Since spring, the LAFD has stationed three ambulances at Dodgers home games… (Allen J. Schaben / Los Angeles…)
Following criticism from union leaders and city fire commissioners, the Los Angeles Dodgers are dropping a deal with the Los Angeles Fire Department to provide emergency medical service at the team's home games.
The arrangement, which started in April, called for three ambulances staffed by off-duty firefighters to be stationed at every game. It came under fire last week when Fire Department officials acknowledged that the plan would cost taxpayers money, and that on more than a dozen occasions the department has pulled on-duty firefighters away from their postings in stations across the city to staff the games. Department officials said that not enough off-duty firefighters had volunteered.

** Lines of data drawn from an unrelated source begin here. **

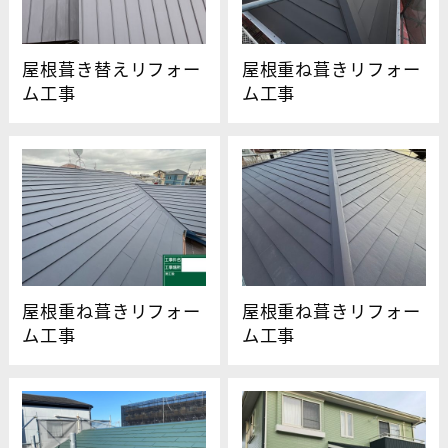
屋根葺き替えリフォー
屋根重ね葺きリフォー
ム工事
ム工事
屋根重ね葺きリフォー
屋根重ね葺きリフォー
ム工事
ム工事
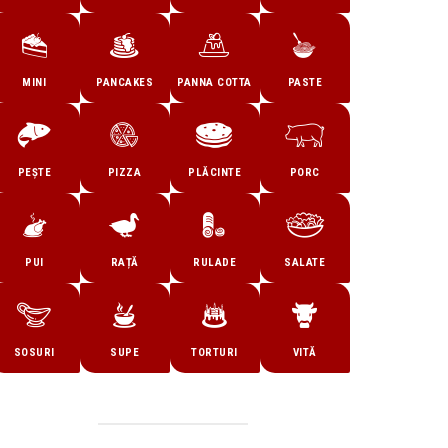
MINI
PANCAKES
PANNA COTTA
PASTE
PEȘTE
PIZZA
PLĂCINTE
PORC
PUI
RAȚĂ
RULADE
SALATE
SOSURI
SUPE
TORTURI
VITĂ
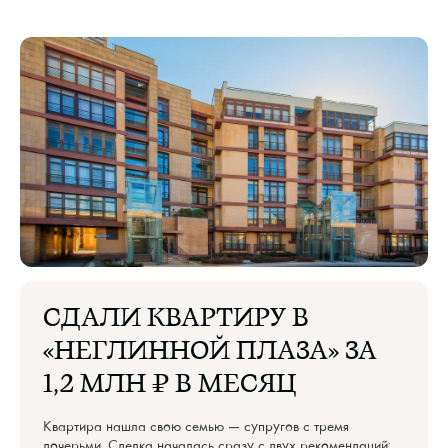
СДАЛИ КВАРТИРУ В
«НЕГЛИННОЙ ПЛАЗА» ЗА
1,2 МЛН ₽ В МЕСЯЦ
Квартира нашла свою семью — супругов с тремя
дочерьми. Сделка началась сразу с двух рекомендаций:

Fire Commissioner Alan J. Skobin, who had been critical of the arrangement, said the Dodgers' decision to drop the LAFD was a "good lesson for the Fire Department to learn about not getting into contracts without first determining whether there are adequate resources and how we can protect the taxpayers."
Dodgers spokesman Steve Brener said Monday that the team would seek bids from private ambulance companies.
That's what the team did in years past, but this spring the Dodgers announced that they would be working with the department instead.
The plan drew skepticism from the start.
The department has faced criticism over rising response times to emergencies. Department officials have blamed a lack of resources and have called on elected officials to reverse years of budget cuts.
Fire officials originally promised that the Dodger Stadium plan would come at no cost to taxpayers because the team would pay overtime to off-duty firefighters who volunteered to work the games. A contract for the arrangement was never completed.
During discussions about a draft contract last week, LAFD officials told the Fire Commission that a lack of volunteers had forced them to reassign on-duty firefighters 13 times.
Commissioners also raised concerns about the financial framework of the agreement. The draft contract required the Dodgers to pay only for the time firefighters spend at the stadium, leaving the city to pay for moving the units to and from Chavez Ravine. The head of the city firefighters union, citing similar complaints, called for an end to the deal.
A spokesman for the Fire Department said the department may pursue a contract with the Dodgers again after a new class of recruits increases its ranks next year.
"We remain interested in providing public safety services in the future," said Battalion Chief Armando Hogan. He also thanked the Dodgers "for the opportunity for this public-private collaboration."